L’objectif de ce texte était d’étudier le lien qui existe entre les caractéristiques des projets sélectionnés, le processus d’accompagnement et la performance de l’incubateur. Une enquête a été effectuée auprès de 177 entreprises françaises hébergées dans des incubateurs publics. Les résultats obtenus montrent la difficulté des variables économiques (la taille des entreprises hébergées et la création d’emplois) pour représenter l’action de l’incubateur sur le court terme.

Les structures d’incubation font face à un paradoxe : elles doivent, d’un côté, choisir les meilleurs candidats par rapport à leur objectif à court terme et de l’autre, faire attention à la sélection des entreprises dont le potentiel est encore à développer. C’est sous cette dernière condition que la caractéristique de l’incubateur comme organisme de soutien prend tout son sens.

Notre travail souligne l’influence des caractéristiques des projets et porteurs de projets sur la performance de l’incubateur et la nécessité de prendre en compte leurs effets. Une réflexion sur la mise en place de mesures d’évaluation permettant de comprendre la valeur ajoutée des incubateurs (transfert de connaissances) semble opportune (McMullan, Chrisman et Vesper, 2001). L’évaluation des structures d’accompagnement basée sur des critères économiques, comme la création d’emplois, peut avoir comme conséquence de voir apparaître au sein de l’incubateur des entreprises « créatrices d’emplois » plus aptes à réussir sans l’aide de ce dernier.

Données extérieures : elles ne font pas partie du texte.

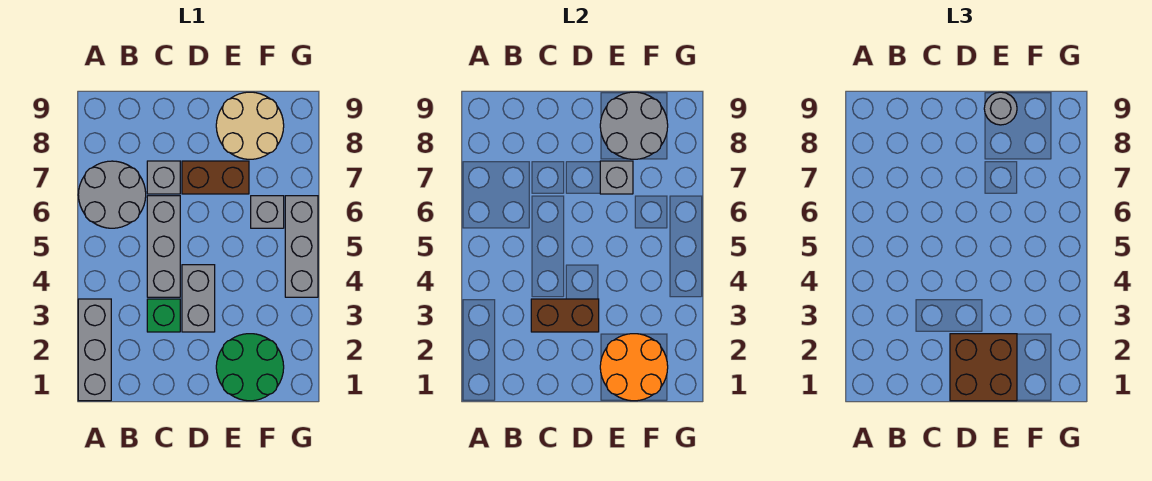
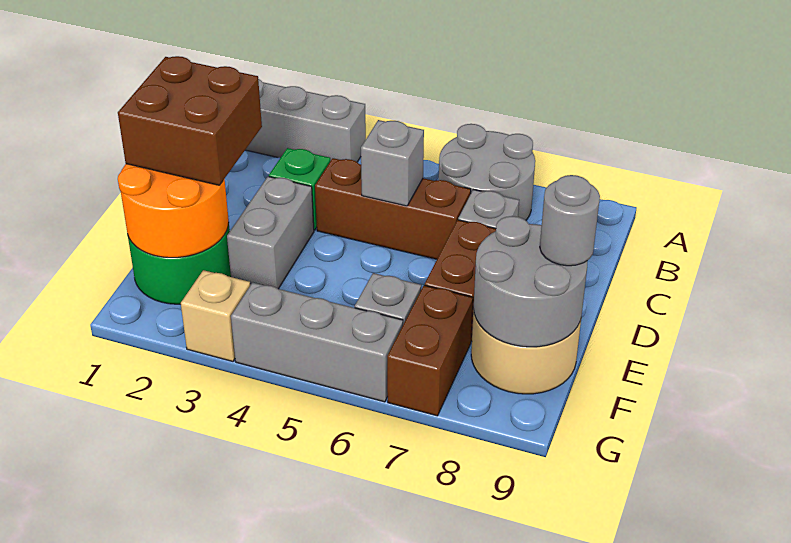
brown 1x2 brick [531,299,599,332] -> brown 1x2 brick moved to [387,285,473,416]
grey 1x3 brick [147,196,180,297] -> brown 1x3 brick [315,158,471,259]
grey 1x2 brick [182,265,215,332] -> grey 1x2 brick turned to [227,177,314,289]
grey 1x1 brick [600,161,633,194] -> grey 1x1 brick moved to [361,120,424,206]
none -> tan 1x1 brick [181,270,250,361]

Certaines limites liées à notre étude peuvent être soulignées. Elles ont trait à l’amélioration d’échelles de mesures pour représenter l’action des incubateurs (Hackett et Dilts, 2008) et à la prise en compte d’autres variables dépendantes que la seule création d’emplois (Sherman, 1999). Nous rajoutons que notre analyse était basée sur l’obtention de données déclaratives. Une des voies d’amélioration de cette recherche pourrait être la récolte de données objectives pour améliorer la compréhension du phénomène.